**STORED DATA:**
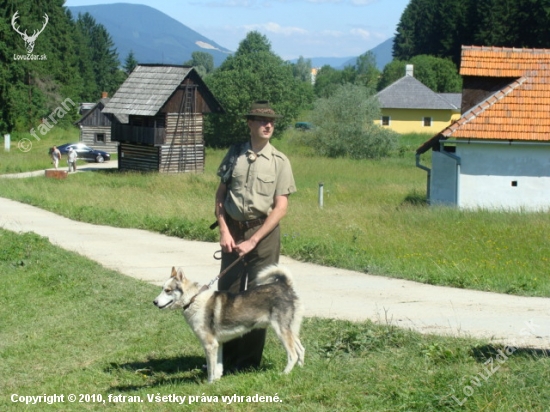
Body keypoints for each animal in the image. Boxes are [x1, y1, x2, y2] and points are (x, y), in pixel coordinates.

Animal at [153, 266, 306, 382]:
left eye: (168, 290)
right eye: (162, 288)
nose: (154, 302)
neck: (193, 299)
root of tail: (285, 286)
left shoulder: (209, 345)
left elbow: (211, 368)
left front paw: (209, 384)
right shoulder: (218, 344)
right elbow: (218, 367)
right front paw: (216, 380)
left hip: (281, 332)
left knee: (293, 355)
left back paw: (284, 374)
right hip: (291, 331)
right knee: (301, 349)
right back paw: (299, 369)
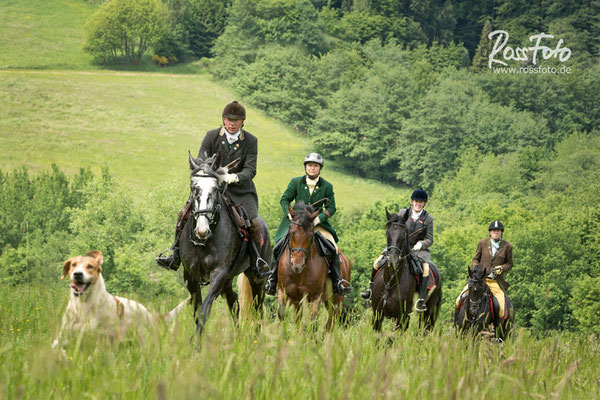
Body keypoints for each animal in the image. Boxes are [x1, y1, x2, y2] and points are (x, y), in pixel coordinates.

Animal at [179, 152, 270, 336]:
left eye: (215, 189)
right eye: (193, 187)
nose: (202, 230)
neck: (203, 242)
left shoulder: (219, 274)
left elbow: (204, 310)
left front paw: (196, 343)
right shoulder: (190, 275)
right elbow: (197, 310)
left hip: (257, 279)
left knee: (258, 309)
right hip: (229, 279)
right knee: (234, 303)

**WHAT IS BEING ASKED:** What should come back is an exact copy of the lines above from the line with "left shoulder: (209, 345)" to the line with "left shoulder: (219, 274)", both included, minus the pictures.

**ANSWER FOR THIS EXERCISE:**
left shoulder: (209, 345)
left elbow: (211, 368)
left front paw: (209, 384)
right shoulder: (218, 344)
right elbow: (218, 367)
right front paw: (216, 380)
left hip: (281, 332)
left knee: (293, 355)
left back paw: (284, 374)
right hip: (291, 331)
right knee: (301, 349)
right back paw: (299, 369)
Body keypoints for each animal in the image. Boxes are [x1, y1, x2, y2] and points are (x, y), in pixel coordinates.

Animal at [179, 152, 270, 336]:
left eye: (215, 189)
right eye: (193, 187)
nose: (202, 230)
neck: (203, 242)
left shoulder: (219, 274)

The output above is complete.